◆ **What is required**: Recast everything in the data from the line containing "table_cell # DHCP-Server" down to the line containing "table_header > dnsmasq", both ends included, as a JSON list of strings with one string per line and blank lines left out.

◆ **Records supplied**:
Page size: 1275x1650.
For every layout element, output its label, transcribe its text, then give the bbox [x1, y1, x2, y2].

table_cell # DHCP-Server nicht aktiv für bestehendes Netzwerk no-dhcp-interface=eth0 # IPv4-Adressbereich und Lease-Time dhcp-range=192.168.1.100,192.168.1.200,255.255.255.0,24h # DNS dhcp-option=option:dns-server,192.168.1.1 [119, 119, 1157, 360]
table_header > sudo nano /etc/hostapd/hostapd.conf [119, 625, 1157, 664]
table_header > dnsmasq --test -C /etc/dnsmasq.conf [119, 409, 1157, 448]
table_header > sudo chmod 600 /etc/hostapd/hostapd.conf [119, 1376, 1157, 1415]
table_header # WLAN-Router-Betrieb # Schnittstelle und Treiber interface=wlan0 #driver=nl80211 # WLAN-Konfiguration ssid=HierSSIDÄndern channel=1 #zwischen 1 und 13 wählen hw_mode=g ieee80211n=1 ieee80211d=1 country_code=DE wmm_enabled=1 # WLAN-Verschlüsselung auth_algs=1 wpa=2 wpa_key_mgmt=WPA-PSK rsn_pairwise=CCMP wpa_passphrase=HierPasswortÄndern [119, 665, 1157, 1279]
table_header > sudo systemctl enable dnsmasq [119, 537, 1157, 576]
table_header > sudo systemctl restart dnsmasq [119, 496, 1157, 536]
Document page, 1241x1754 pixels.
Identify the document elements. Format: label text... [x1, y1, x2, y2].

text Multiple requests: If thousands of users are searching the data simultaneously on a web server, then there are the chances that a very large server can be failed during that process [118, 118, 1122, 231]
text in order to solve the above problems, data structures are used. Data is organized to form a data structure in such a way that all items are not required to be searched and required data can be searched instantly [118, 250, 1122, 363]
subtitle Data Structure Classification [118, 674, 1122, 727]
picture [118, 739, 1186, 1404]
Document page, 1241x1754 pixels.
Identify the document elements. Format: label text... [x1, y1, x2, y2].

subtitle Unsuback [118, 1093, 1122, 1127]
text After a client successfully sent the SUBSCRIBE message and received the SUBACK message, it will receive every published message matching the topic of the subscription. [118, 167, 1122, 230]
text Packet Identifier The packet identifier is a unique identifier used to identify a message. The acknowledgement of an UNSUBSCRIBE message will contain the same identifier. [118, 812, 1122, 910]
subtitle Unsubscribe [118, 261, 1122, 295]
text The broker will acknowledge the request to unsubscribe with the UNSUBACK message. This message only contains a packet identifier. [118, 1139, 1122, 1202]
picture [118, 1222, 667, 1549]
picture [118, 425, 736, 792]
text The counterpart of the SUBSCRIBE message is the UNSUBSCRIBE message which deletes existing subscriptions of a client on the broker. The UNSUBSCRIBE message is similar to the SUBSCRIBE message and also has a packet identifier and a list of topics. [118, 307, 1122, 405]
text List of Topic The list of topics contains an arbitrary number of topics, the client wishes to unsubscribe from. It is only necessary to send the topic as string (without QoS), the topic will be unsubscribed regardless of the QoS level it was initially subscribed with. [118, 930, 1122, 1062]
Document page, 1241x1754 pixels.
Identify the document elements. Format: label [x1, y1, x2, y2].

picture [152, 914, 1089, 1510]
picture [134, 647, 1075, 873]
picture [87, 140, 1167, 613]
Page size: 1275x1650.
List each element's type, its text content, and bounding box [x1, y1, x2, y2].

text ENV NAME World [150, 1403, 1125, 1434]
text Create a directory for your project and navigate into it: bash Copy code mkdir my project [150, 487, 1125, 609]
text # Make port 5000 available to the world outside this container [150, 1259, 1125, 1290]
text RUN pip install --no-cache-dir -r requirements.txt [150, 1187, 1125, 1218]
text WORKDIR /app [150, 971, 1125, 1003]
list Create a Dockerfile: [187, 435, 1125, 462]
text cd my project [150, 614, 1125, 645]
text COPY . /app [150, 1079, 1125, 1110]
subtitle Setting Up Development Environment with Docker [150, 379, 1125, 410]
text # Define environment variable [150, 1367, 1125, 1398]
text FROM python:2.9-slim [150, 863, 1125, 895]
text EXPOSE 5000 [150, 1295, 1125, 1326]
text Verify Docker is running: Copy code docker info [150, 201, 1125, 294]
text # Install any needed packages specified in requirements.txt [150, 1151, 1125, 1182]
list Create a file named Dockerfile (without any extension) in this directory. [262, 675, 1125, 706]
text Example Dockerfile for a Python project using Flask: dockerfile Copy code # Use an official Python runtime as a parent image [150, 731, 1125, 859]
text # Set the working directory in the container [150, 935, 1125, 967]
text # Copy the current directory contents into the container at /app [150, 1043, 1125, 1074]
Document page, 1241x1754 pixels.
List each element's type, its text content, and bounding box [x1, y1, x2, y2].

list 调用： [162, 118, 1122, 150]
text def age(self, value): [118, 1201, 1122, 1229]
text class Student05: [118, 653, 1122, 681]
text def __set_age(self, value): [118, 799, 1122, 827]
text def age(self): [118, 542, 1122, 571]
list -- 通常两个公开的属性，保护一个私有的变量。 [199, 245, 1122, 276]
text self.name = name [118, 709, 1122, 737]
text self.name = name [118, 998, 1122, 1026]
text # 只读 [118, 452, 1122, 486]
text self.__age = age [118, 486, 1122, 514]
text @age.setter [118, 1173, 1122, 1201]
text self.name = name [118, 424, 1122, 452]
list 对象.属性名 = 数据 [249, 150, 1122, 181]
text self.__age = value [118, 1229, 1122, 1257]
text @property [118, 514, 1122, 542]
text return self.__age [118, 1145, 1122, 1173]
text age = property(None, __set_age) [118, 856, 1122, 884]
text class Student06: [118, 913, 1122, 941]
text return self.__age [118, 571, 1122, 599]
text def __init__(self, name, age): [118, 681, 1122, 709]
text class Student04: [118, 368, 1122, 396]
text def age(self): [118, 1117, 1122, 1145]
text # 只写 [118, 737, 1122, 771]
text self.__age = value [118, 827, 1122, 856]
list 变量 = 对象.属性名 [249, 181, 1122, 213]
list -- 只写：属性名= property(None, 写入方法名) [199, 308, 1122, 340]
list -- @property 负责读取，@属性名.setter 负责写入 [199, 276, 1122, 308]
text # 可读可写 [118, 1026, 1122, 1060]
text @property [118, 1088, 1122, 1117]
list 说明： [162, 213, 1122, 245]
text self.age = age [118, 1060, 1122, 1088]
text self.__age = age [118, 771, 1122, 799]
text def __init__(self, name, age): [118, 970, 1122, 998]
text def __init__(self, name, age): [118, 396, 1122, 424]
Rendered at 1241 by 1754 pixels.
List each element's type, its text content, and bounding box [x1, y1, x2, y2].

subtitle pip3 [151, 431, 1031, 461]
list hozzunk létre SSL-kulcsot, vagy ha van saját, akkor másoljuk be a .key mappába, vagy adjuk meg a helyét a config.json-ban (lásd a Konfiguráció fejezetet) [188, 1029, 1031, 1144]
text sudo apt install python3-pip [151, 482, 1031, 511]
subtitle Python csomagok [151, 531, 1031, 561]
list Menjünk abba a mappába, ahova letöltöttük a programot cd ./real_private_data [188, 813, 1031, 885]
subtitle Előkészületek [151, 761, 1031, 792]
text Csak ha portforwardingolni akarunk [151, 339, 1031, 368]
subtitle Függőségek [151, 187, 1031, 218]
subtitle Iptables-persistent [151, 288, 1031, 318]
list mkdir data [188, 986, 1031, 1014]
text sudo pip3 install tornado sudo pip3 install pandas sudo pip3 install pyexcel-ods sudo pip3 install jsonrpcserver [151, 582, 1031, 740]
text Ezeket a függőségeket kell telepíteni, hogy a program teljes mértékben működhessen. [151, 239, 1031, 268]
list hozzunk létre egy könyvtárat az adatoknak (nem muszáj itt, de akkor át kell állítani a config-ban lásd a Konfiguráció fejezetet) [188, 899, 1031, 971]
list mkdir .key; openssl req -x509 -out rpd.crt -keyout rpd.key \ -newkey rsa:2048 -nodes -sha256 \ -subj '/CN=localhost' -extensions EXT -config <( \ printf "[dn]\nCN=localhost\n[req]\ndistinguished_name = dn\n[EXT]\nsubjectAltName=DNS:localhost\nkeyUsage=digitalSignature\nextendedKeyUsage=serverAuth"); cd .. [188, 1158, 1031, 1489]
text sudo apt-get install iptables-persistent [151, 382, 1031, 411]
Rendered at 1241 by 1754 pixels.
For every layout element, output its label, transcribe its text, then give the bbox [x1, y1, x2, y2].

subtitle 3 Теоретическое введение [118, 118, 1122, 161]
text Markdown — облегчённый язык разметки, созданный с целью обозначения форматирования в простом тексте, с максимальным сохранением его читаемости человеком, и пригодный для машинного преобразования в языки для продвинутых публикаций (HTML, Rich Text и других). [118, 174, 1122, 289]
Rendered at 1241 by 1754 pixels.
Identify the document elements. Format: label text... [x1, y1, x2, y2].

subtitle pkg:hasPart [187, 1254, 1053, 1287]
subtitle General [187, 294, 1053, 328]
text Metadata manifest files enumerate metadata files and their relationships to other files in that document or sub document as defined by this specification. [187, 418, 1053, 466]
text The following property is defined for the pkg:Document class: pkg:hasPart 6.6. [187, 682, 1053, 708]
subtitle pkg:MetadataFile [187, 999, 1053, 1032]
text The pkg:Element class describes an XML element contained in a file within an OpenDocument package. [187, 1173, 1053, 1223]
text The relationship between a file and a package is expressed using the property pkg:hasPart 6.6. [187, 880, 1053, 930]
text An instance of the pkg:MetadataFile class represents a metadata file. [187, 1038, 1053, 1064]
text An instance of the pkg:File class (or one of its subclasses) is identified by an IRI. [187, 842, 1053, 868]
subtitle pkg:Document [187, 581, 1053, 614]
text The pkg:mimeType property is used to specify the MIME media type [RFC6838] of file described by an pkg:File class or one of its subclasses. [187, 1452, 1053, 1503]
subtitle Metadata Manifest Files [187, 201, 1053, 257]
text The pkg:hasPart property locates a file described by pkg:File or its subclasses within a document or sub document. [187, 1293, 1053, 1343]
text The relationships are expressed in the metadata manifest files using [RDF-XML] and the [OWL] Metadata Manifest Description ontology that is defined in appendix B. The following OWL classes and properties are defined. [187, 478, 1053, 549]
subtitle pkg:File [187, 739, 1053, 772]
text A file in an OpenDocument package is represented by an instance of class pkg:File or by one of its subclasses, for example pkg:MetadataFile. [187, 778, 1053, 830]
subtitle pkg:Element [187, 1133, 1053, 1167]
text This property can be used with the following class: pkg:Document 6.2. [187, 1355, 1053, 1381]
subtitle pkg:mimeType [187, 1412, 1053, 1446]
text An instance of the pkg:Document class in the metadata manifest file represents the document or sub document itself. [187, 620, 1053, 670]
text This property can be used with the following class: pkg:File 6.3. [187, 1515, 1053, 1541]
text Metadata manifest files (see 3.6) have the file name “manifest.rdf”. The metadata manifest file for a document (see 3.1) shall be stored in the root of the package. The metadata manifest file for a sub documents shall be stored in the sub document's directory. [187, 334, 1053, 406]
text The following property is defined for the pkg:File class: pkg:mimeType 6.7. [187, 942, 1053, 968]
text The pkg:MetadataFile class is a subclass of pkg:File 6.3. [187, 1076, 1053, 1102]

◆ **Worked solution**:
[
  "table_cell # DHCP-Server nicht aktiv für bestehendes Netzwerk no-dhcp-interface=eth0 # IPv4-Adressbereich und Lease-Time dhcp-range=192.168.1.100,192.168.1.200,255.255.255.0,24h # DNS dhcp-option=option:dns-server,192.168.1.1 [119, 119, 1157, 360]",
  "table_header > sudo nano /etc/hostapd/hostapd.conf [119, 625, 1157, 664]",
  "table_header > dnsmasq --test -C /etc/dnsmasq.conf [119, 409, 1157, 448]"
]